The Anglo American plc subsidiary said sales from the eighth cycle period, between September 21 and October 9, rose 40percent to $467million (R7.7billion) from $334m in the seventh sales cycle.
The eighth sales cycle a year earlier was $297m. De Beers said it continued to implement a more flexible approach during the eighth sales cycle, with the sales event extending beyond its normal week-long duration given the restrictions on the movement of people and products in various jurisdictions.
Chief executive Bruce Cleaver said the group had continued to see a steady improvement in demand for rough diamonds in the eighth sales cycle of the year, with cutters and polishers increasing their purchases as retail orders came through ahead of the key holiday season.
“It’s encouraging to see these demand trends, but these are still early days, and there is a long way to go before we can be sure of a sustained recovery in trading conditions,” said Cleaver.
De Beers, which is 85percent owned by Anglo American plc, was hit hard by the travel restrictions implemented in March to reduce the spread of the Covid-19 pandemic. The restrictions saw the group calling off its April rough diamond sales cycle, leading to a 54percent fall in production to 3.5million carats during the second half. Southern Africa saw its consolidated sales for the second quarter falling to $56m from $1.3billion a year earlier, driven by lower volumes and prices.
During the first half of this year, average prices fell 21percent to $119 a carat from $151 a year earlier, driven by a higher proportion of lower value diamonds sold and an 8percent reduction in the average rough price index.
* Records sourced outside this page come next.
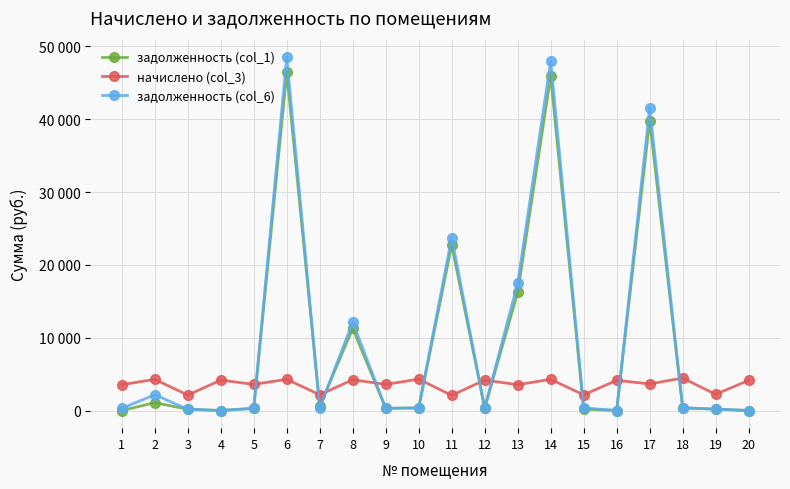

The задолженность (col_6) series shows 61.8 at 1. True or false?

False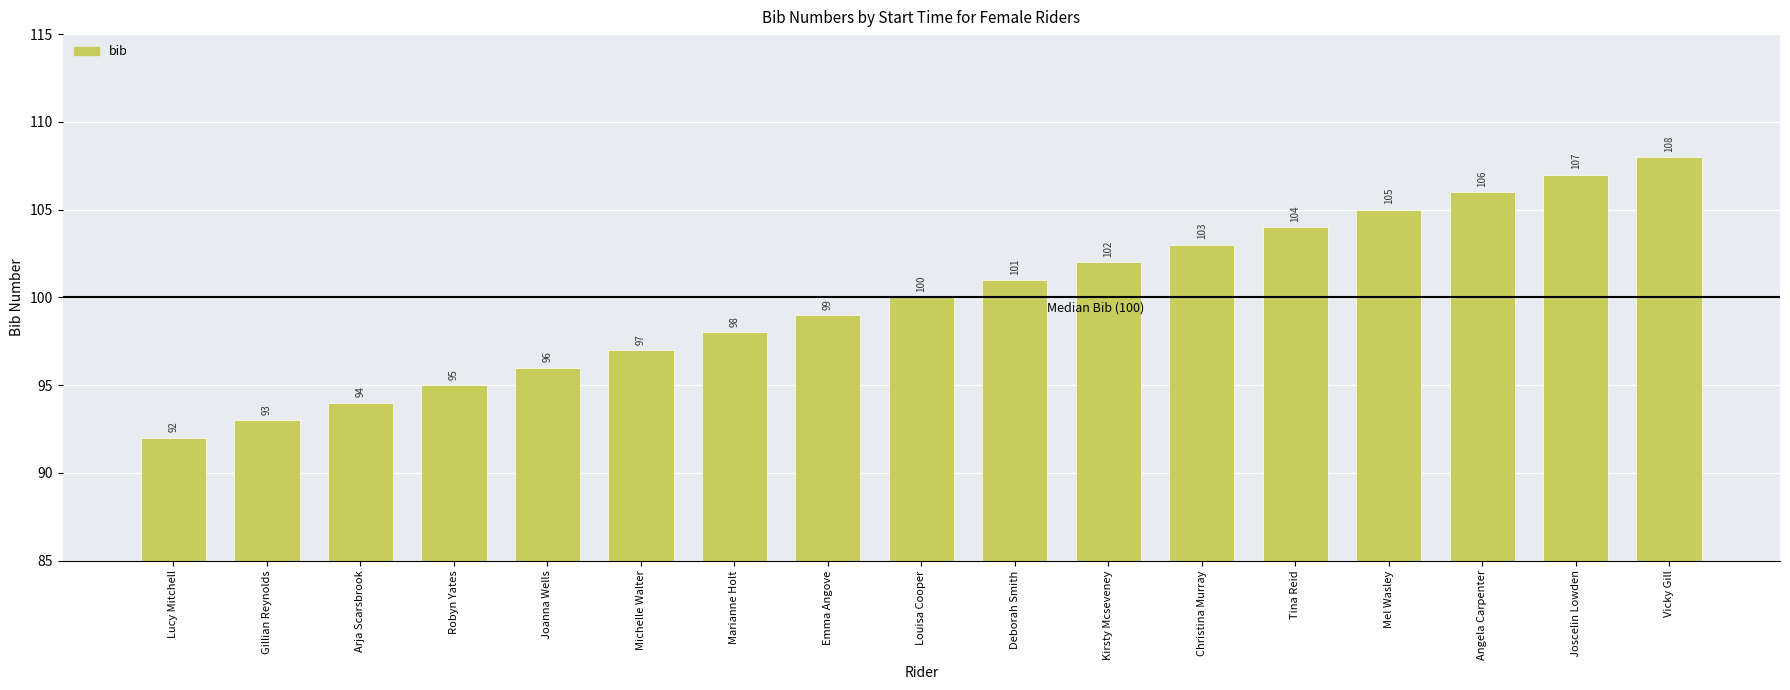

What position from the right is Christina Murray?

6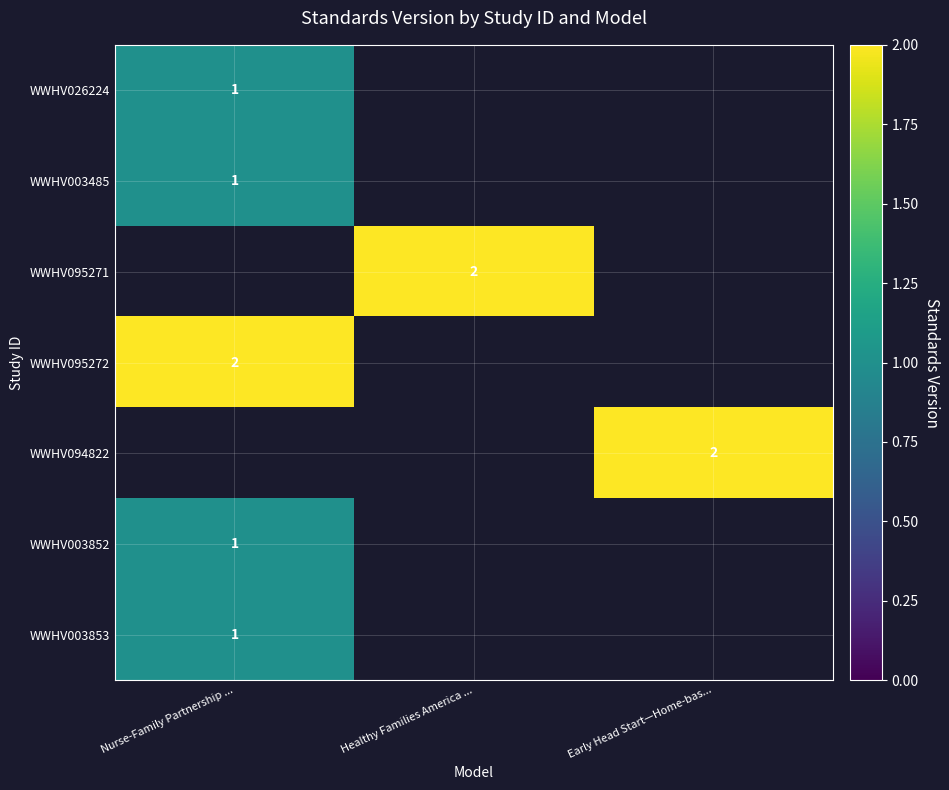

The value of WWHV095271 at Healthy Families America ... is 2.7. True or false?

False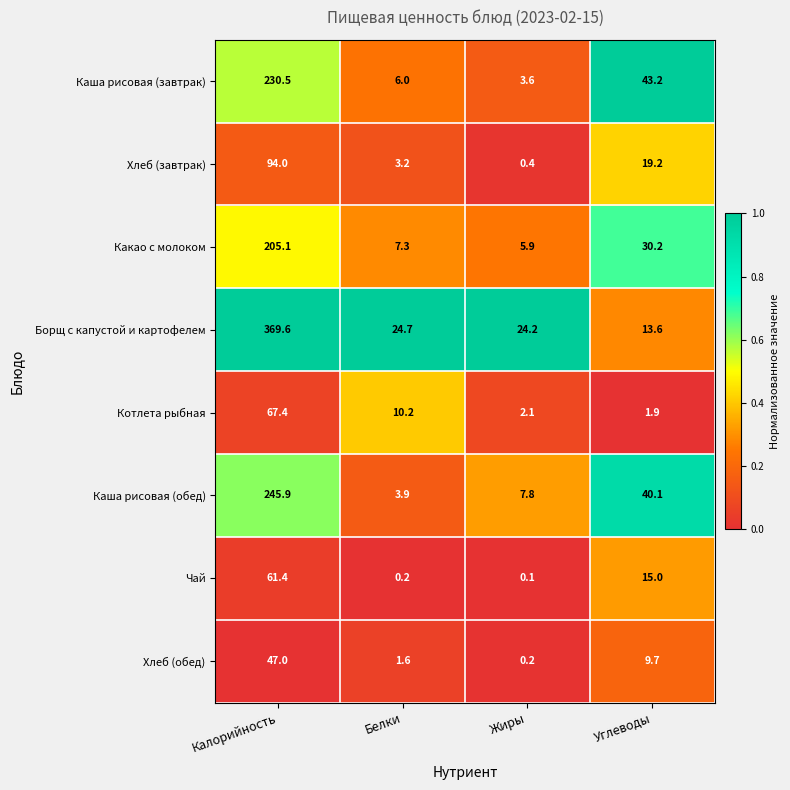

What is the approximate value of Борщ с капустой и картофелем at Калорийность?

369.6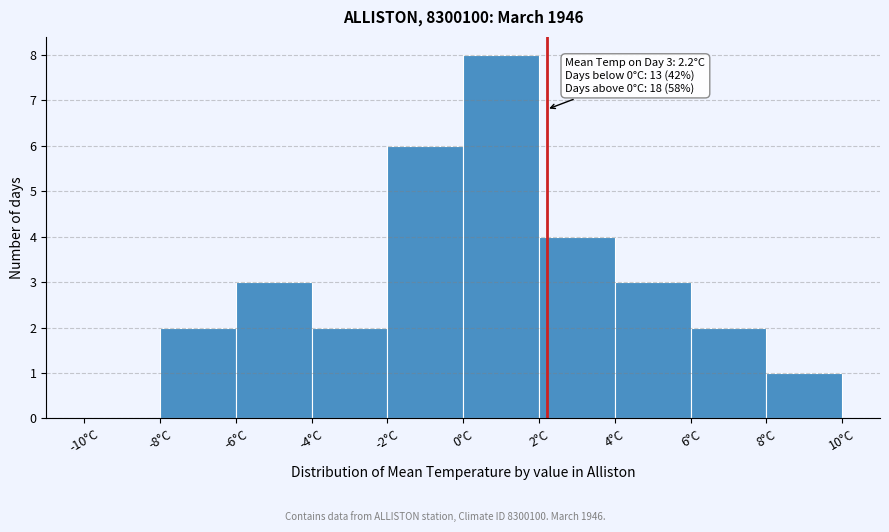

Which range on the x-axis has the tallest bar?

0 to 2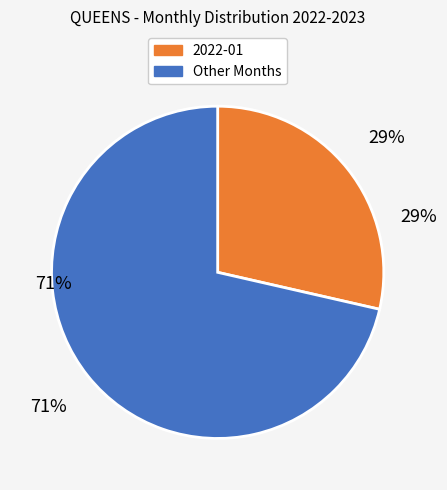

What portion of the pie excludes 2022-01?

71.4%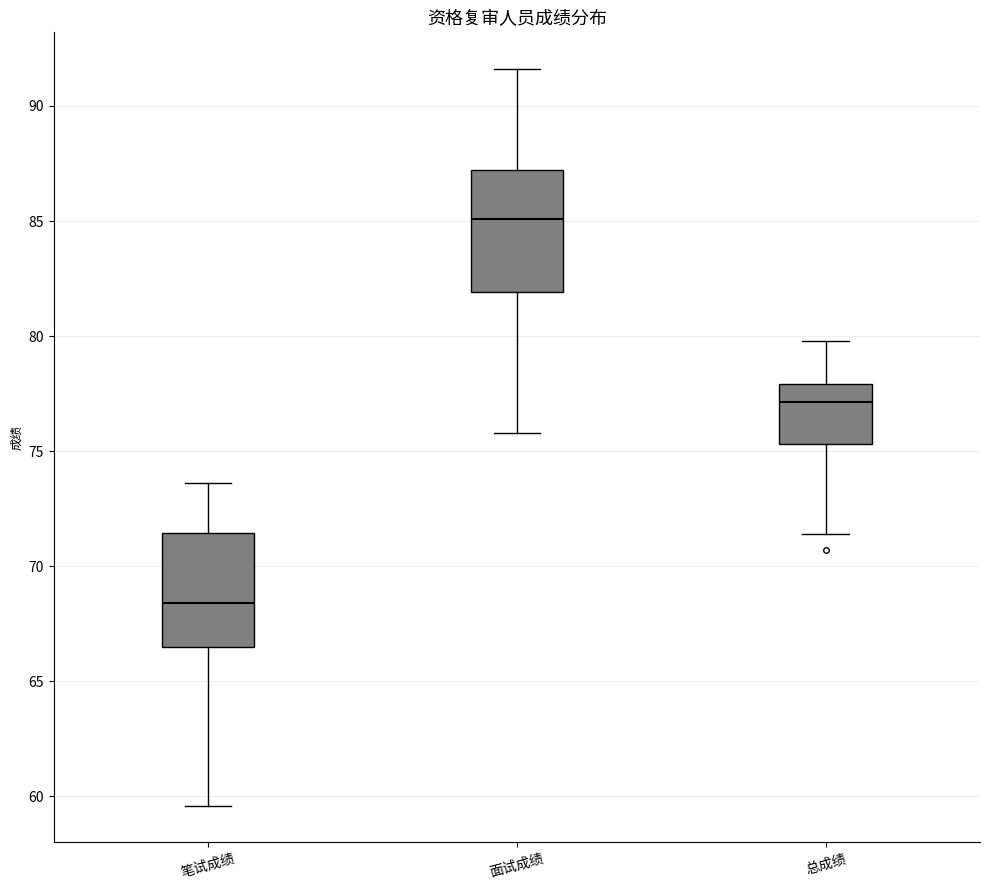

Where is the lower edge of the box for 笔试成绩 on the y-axis? The values are not printed on the chart, so give them approximately, as read against the axis.

66.5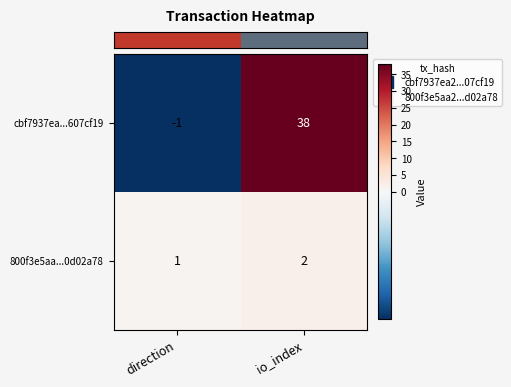

List the series in order of their overall mean, lowest first.

800f3e5aa...0d02a78, cbf7937ea...607cf19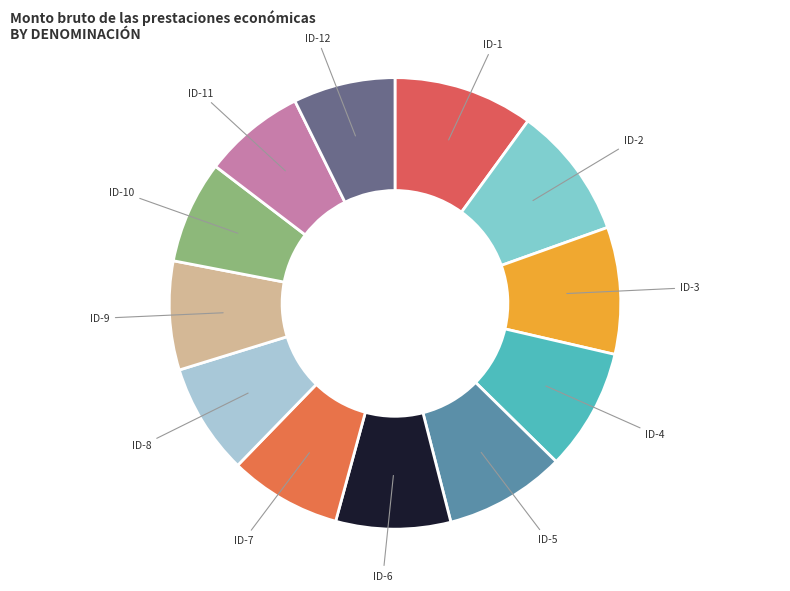

What is the largest slice in the pie chart?

ID-1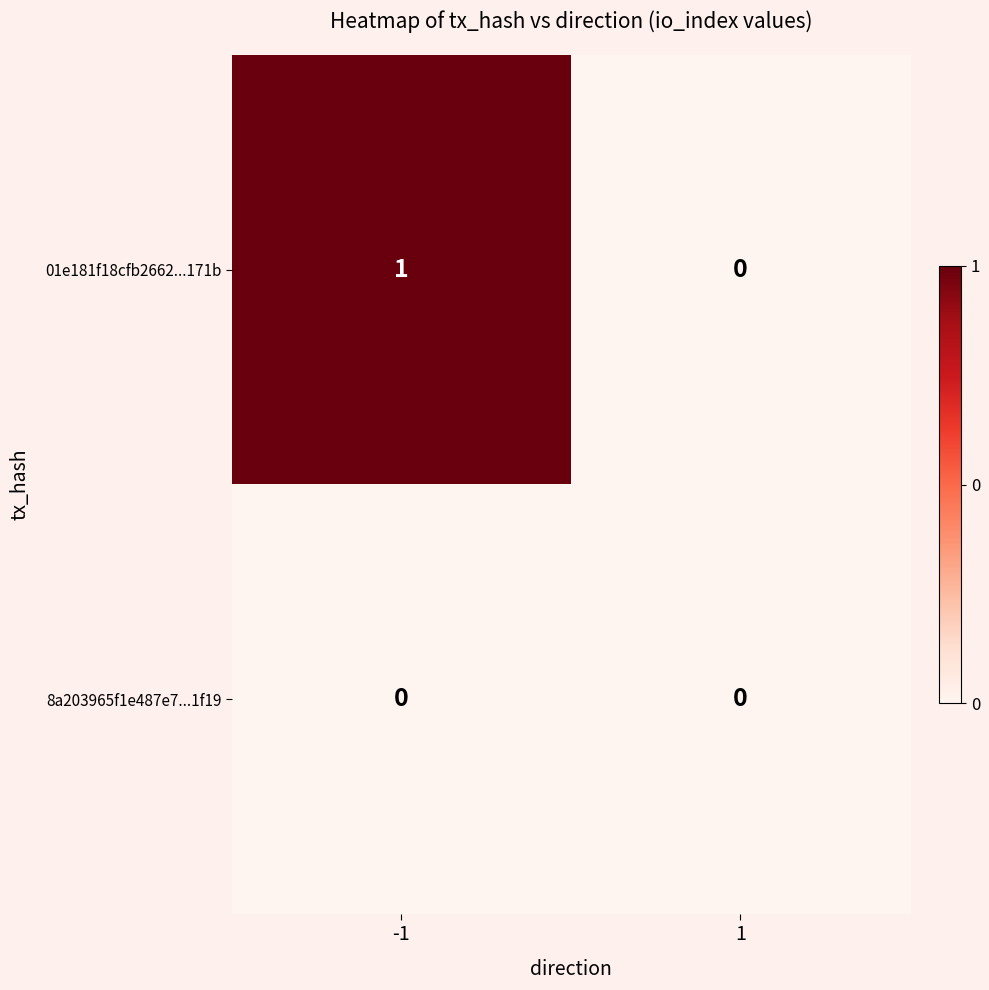

The value of 8a203965f1e487e7...1f19 at -1 is 0. True or false?

True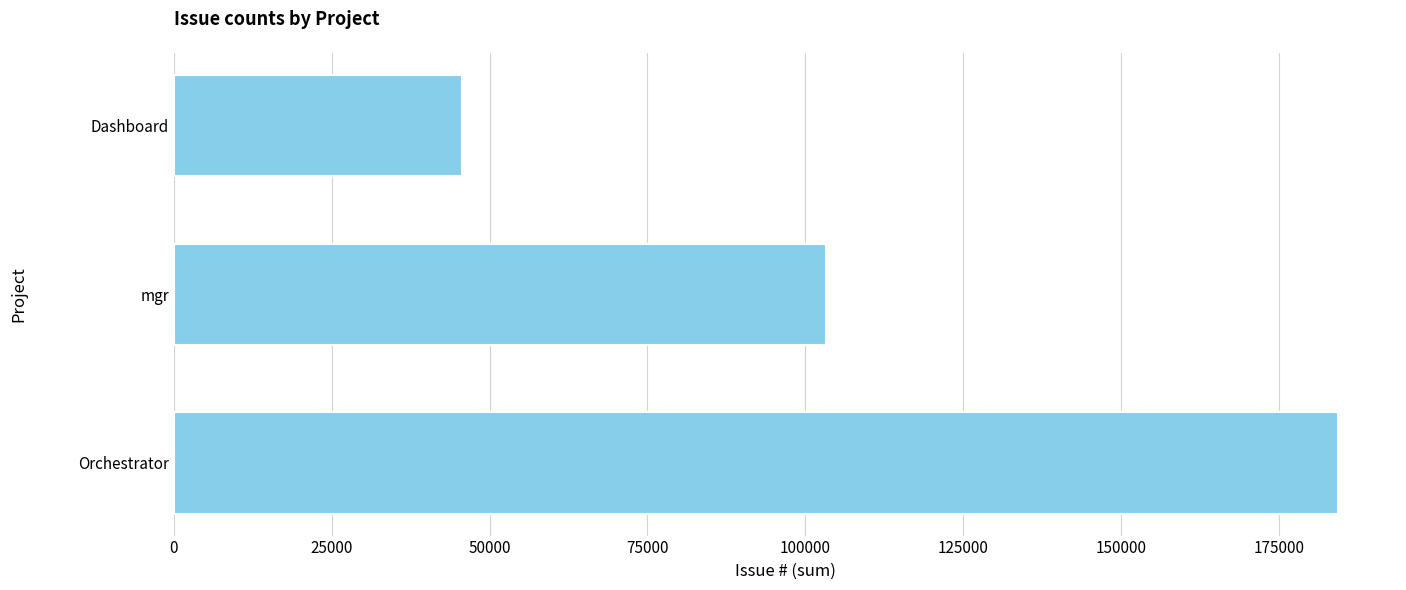

Are the bars grouped side by side (vs. stacked)?

No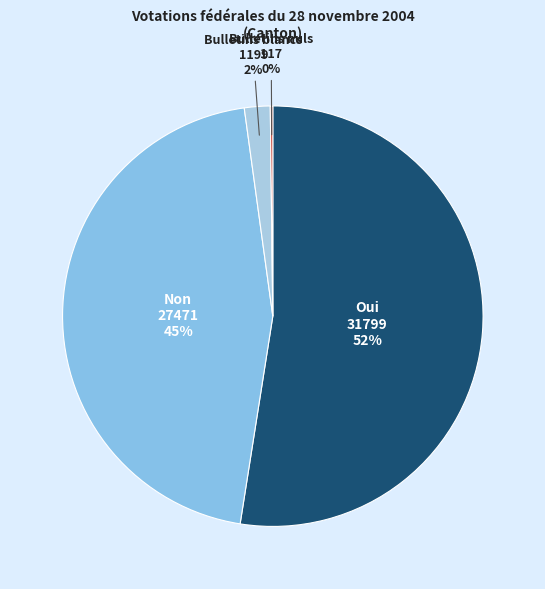

The Bulletins blancs slice represents 2% of the pie. True or false?

True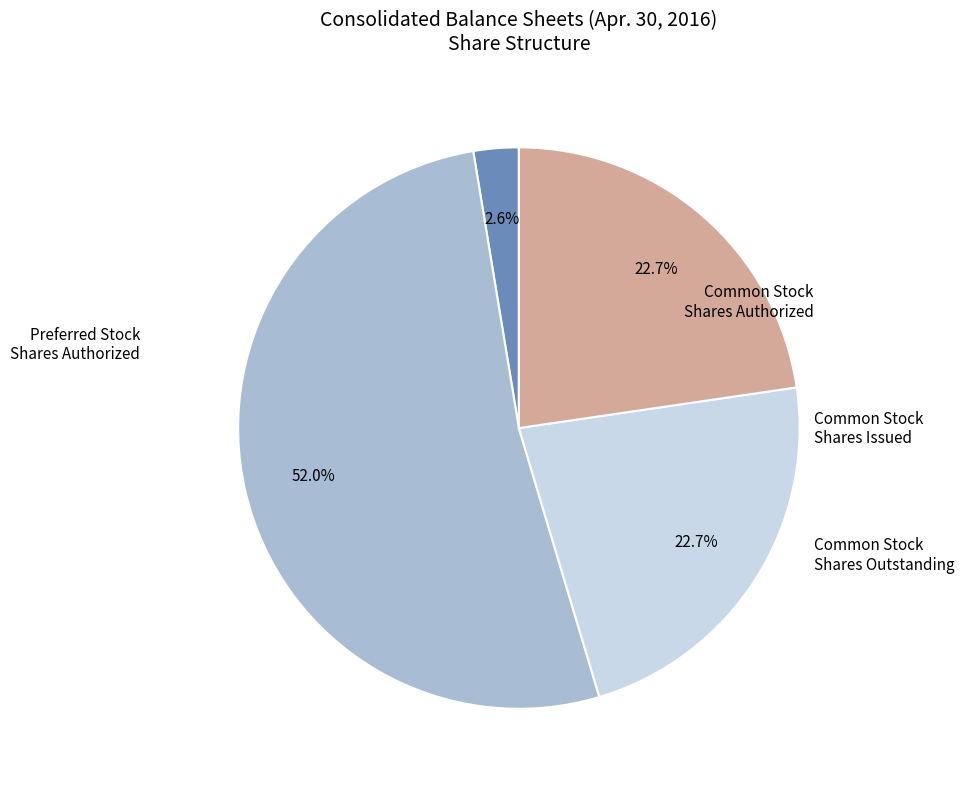

Count the number of slices in the pie.

4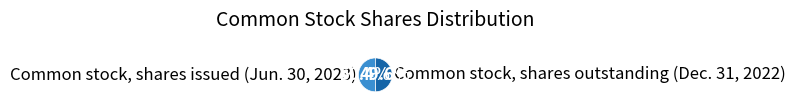

The Common stock, shares outstanding (Dec. 31, 2022) slice represents 50% of the pie. True or false?

True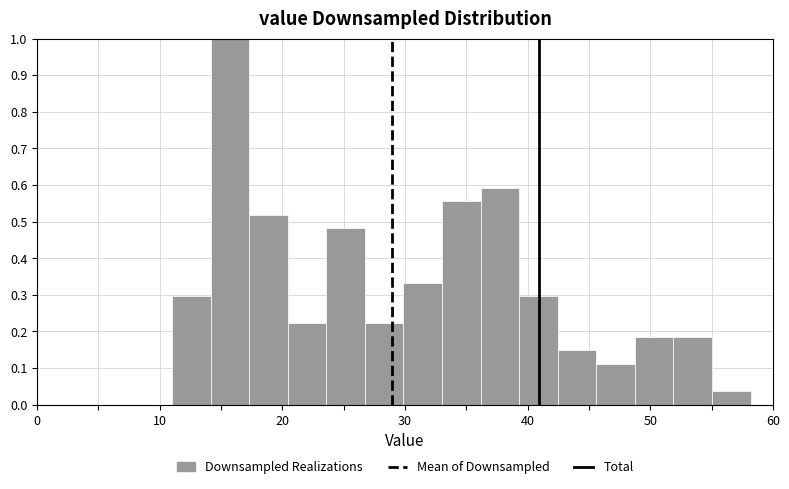

Around what value on the x-axis is the tallest bar? Give the approximate position of its centre, as read against the axis.

16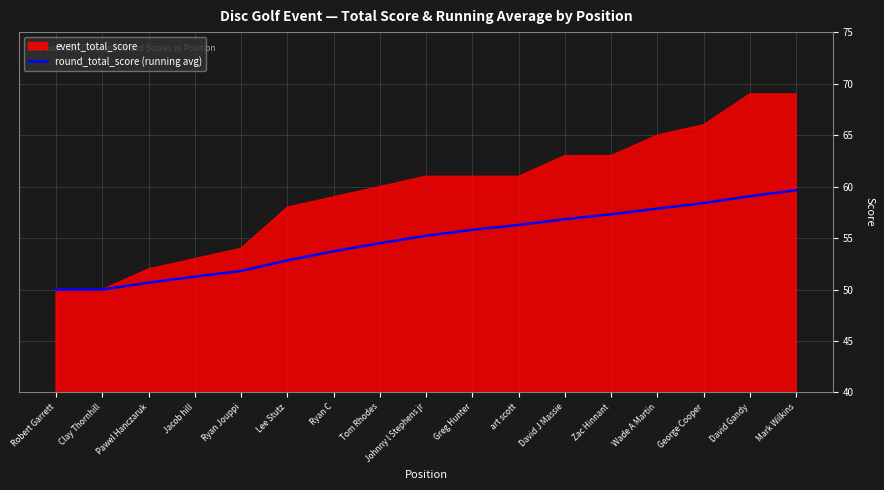

What value does the data have at Clay Thornhill?

50.0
Meanwhile, reports emerged that diamond exports from India, which polishes about 90percent of the world’s rough diamonds, would collapse by as much as a quarter this year as the pandemic crushes demand and breaks supply chains.
According to media reports, Colin Shah, chairperson of the Gem & Jewellery Export Promotion Council, overseas sales of cut and polished diamonds may slump 20 to 25percent in the year to the end of March from $18.66bn last year.